#### [Excerpt to read]
╭──

Alan Turing was found by his maid when she came in on June 8, 1954. The day before he had died of cyanide poisoning, a half-eaten apple beside the bed. Turing's mother believed he had accidentally ingested cyanide from his fingers after a chemistry experiment, but it is more credible that he had successfully contrived his death to allow her to believe this. The coroner's verdict was suicide.

Alan Turing Timeline

1912: Birth, Paddington, London

1926-31: Sherborne School

1930: Death of a friend Christopher Morcom

1931-34: Undergraduate at King's College, Cambridge University

1932-35: Studies quantum mechanics, probability, logic

1935: Elected fellow of King's College, Cambridge University

1936: The Turing machine: On Computable Numbers...

1936-38: At Princeton University. Ph.D. Papers in logic, algebra, number theory

1939-40 Devises the Bombe, machine for Enigma decryption

1939-42: Breaking of U-boat Enigma cipher, saving battle of the Atlantic

1943-45: Chief Anglo-American consultant. Introduced to electronics

1945: National Physical Laboratory, London

1946: Computer design, leading the world, formally accepted

1947-48: Papers on programming, neural nets, and prospects

1954: Alan Turing found dead by injection of Cyanide Poisoning when maid came to clean.

╰──

#### [Available data]

╭──

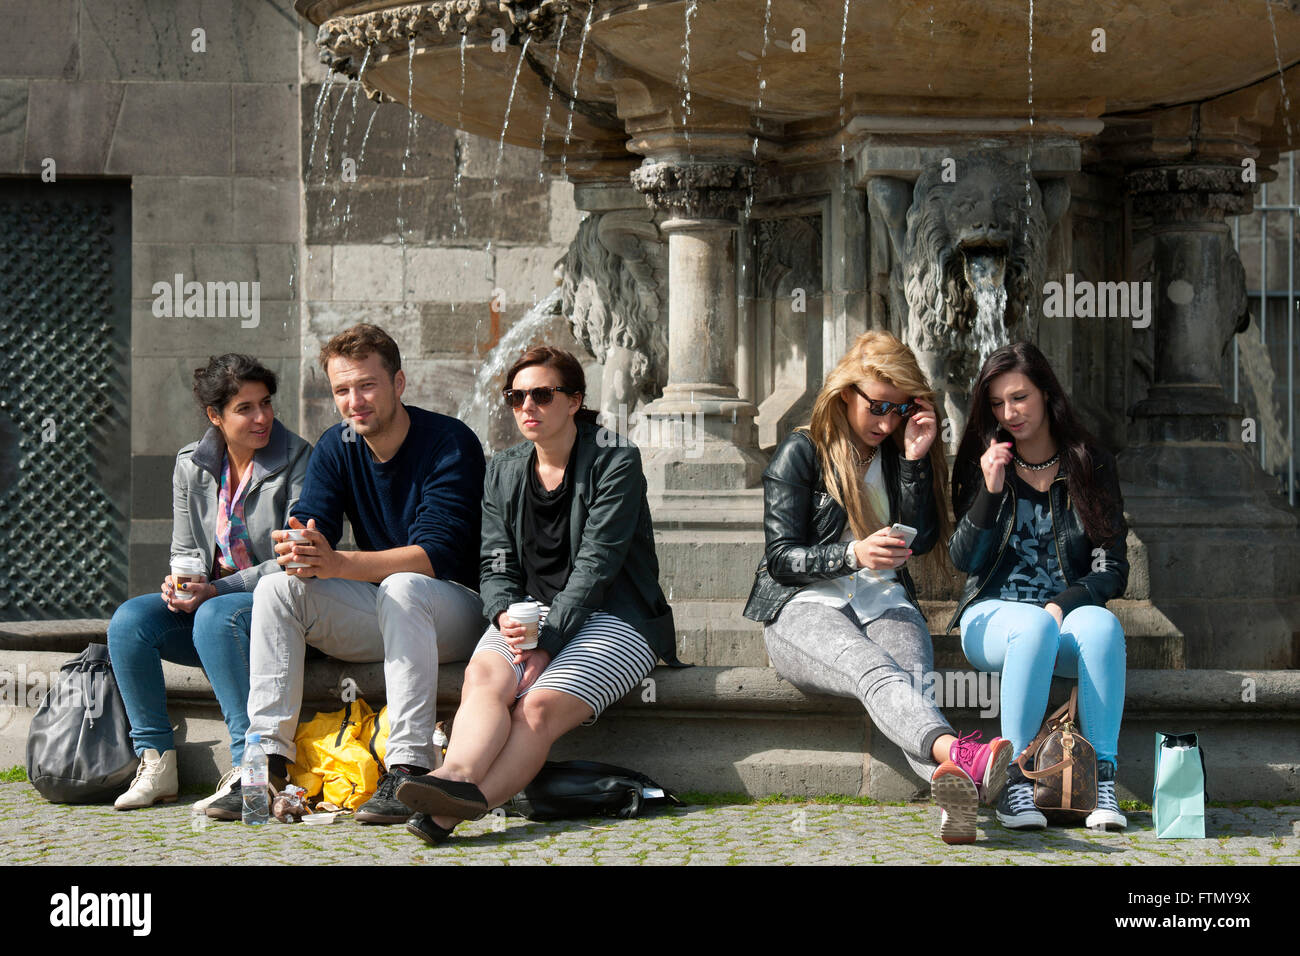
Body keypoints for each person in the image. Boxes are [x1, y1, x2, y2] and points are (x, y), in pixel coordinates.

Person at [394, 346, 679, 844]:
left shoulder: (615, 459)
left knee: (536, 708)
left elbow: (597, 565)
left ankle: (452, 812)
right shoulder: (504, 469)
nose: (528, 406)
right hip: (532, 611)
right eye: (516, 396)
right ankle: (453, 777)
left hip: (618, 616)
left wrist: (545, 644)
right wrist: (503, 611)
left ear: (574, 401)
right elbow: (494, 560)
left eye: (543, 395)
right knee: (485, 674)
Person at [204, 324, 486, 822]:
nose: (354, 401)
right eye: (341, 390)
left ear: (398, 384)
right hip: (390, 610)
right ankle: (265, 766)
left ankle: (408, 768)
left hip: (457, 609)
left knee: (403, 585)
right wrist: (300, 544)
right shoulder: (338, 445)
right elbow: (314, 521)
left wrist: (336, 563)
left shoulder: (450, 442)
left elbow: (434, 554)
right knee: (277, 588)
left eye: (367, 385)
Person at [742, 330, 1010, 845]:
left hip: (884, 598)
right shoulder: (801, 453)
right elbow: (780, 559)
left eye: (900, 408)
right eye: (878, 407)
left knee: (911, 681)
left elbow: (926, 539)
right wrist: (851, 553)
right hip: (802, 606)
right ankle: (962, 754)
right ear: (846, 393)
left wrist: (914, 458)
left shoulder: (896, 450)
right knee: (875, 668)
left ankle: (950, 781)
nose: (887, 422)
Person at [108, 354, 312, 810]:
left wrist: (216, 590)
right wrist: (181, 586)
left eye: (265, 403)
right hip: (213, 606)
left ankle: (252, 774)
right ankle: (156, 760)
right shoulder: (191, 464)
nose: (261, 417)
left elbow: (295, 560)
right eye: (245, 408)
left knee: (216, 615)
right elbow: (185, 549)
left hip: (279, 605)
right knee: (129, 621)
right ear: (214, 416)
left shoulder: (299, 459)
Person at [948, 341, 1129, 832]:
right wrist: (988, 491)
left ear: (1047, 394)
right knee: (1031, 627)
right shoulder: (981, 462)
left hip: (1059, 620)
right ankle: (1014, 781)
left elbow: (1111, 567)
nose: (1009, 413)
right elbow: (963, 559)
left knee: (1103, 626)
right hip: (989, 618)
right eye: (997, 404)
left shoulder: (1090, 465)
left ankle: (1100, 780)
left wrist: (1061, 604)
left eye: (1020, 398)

╰──
╭──

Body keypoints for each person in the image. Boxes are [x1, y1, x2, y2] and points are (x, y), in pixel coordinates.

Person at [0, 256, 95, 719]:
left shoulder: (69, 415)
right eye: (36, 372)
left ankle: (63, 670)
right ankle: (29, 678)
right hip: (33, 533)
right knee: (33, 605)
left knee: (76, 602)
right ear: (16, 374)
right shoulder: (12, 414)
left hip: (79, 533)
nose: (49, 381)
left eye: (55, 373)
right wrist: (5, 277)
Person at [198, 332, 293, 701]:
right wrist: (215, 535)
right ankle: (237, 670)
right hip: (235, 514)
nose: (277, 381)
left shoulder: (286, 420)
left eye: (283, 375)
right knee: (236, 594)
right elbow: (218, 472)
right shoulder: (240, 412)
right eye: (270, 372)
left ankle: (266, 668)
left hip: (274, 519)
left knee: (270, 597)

╰──

#### [Exercise aim]
Condense the paragraph of the Alan Turing text that begins "Alan Turing was found by his maid" into a bulleted list that keeps its main facts.

#### [Response below]
- Turing's maid found him when she came in on June 8, 1954.
- He had died of cyanide poisoning the day before, with a half-eaten apple beside the bed.
- His mother believed he had accidentally ingested cyanide from his fingers after a chemistry experiment.
- It is more credible that he arranged his death so she could believe this.
- The coroner's verdict was suicide.